------ Provided data ------
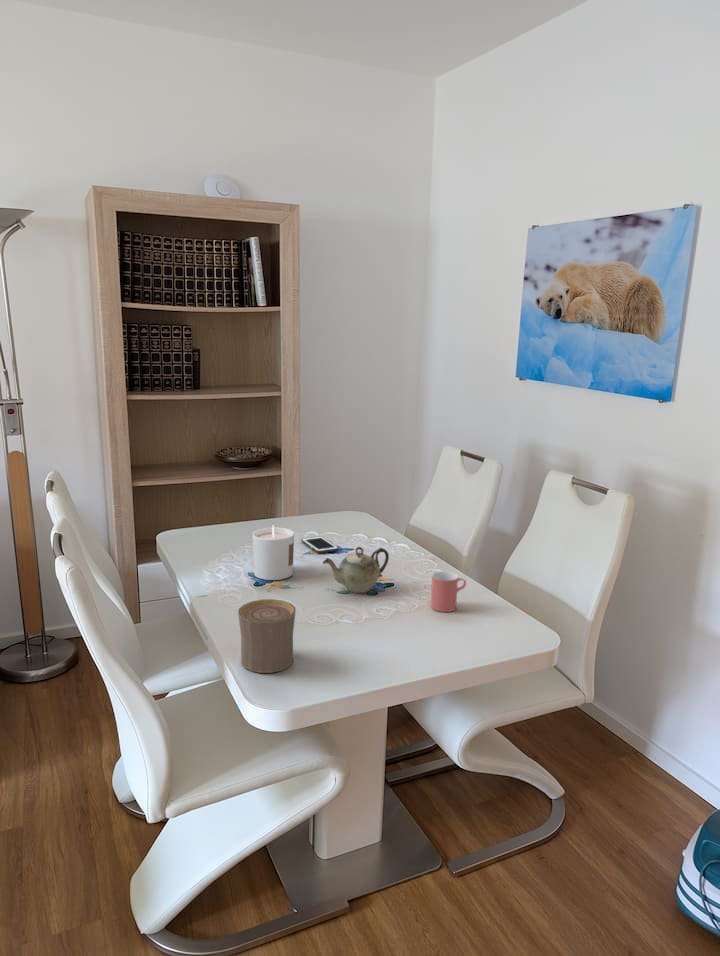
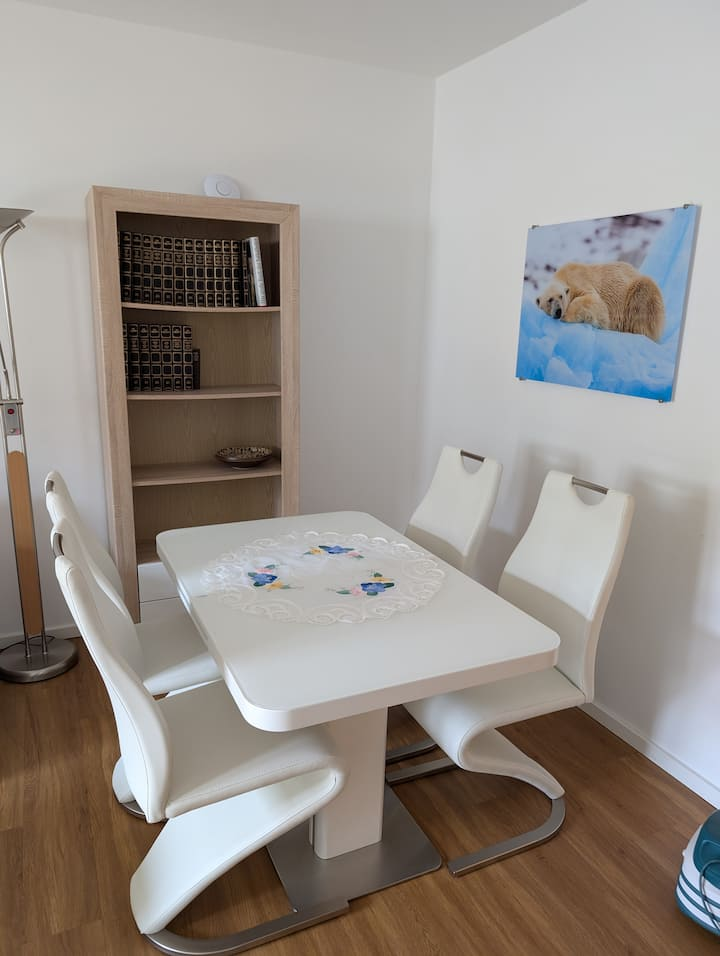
- teapot [322,546,390,594]
- cell phone [300,535,339,554]
- cup [430,570,467,613]
- candle [251,524,295,581]
- cup [237,598,296,674]
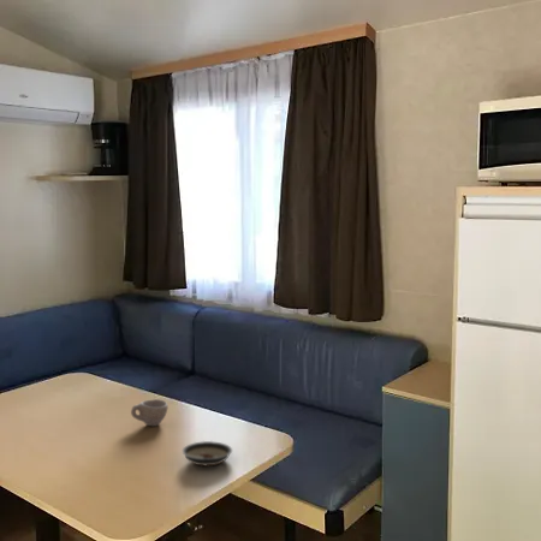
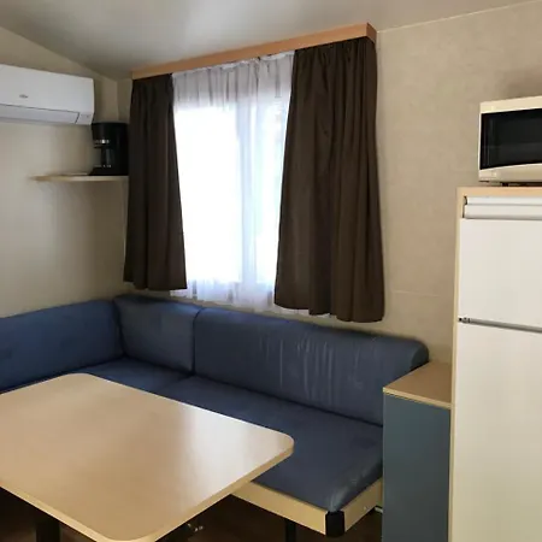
- saucer [182,440,233,466]
- cup [130,398,170,427]
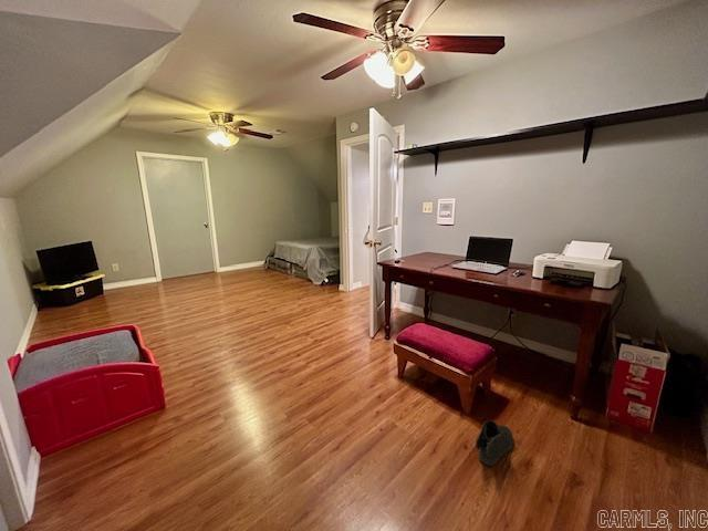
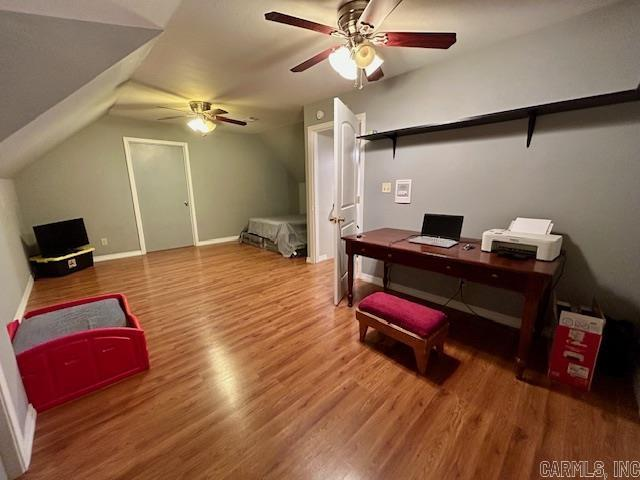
- sneaker [475,419,514,467]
------
■ Your objective ■
Everything in the entries must be written out exactly; the pictures stay out.

■ Task output ■
- teapot [322,546,390,594]
- cell phone [300,535,339,554]
- cup [430,570,467,613]
- candle [251,524,295,581]
- cup [237,598,296,674]
- saucer [182,440,233,466]
- cup [130,398,170,427]
- sneaker [475,419,514,467]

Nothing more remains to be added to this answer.